Start of Information shown

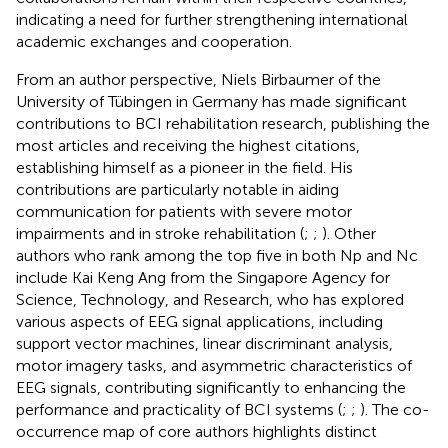
indicating a need for further strengthening international
academic exchanges and cooperation.
From an author perspective, Niels Birbaumer of the
University of Tübingen in Germany has made significant
contributions to BCI rehabilitation research, publishing the
most articles and receiving the highest citations,
establishing himself as a pioneer in the field. His
contributions are particularly notable in aiding
communication for patients with severe motor
impairments and in stroke rehabilitation (
;
;
). Other
authors who rank among the top five in both Np and Nc
include Kai Keng Ang from the Singapore Agency for
Science, Technology, and Research, who has explored
various aspects of EEG signal applications, including
support vector machines, linear discriminant analysis,
motor imagery tasks, and asymmetric characteristics of
EEG signals, contributing significantly to enhancing the
performance and practicality of BCI systems (
;
;
). The co-
occurrence map of core authors highlights distinct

End of Information shown

» **Task to carry out**
Above are the entries. Copy exactly the part that opens with the line containing "From an author" and closes with the line containing "establishing himself as", and no more.

» **Written response**
From an author perspective, Niels Birbaumer of the
University of Tübingen in Germany has made significant
contributions to BCI rehabilitation research, publishing the
most articles and receiving the highest citations,
establishing himself as a pioneer in the field. His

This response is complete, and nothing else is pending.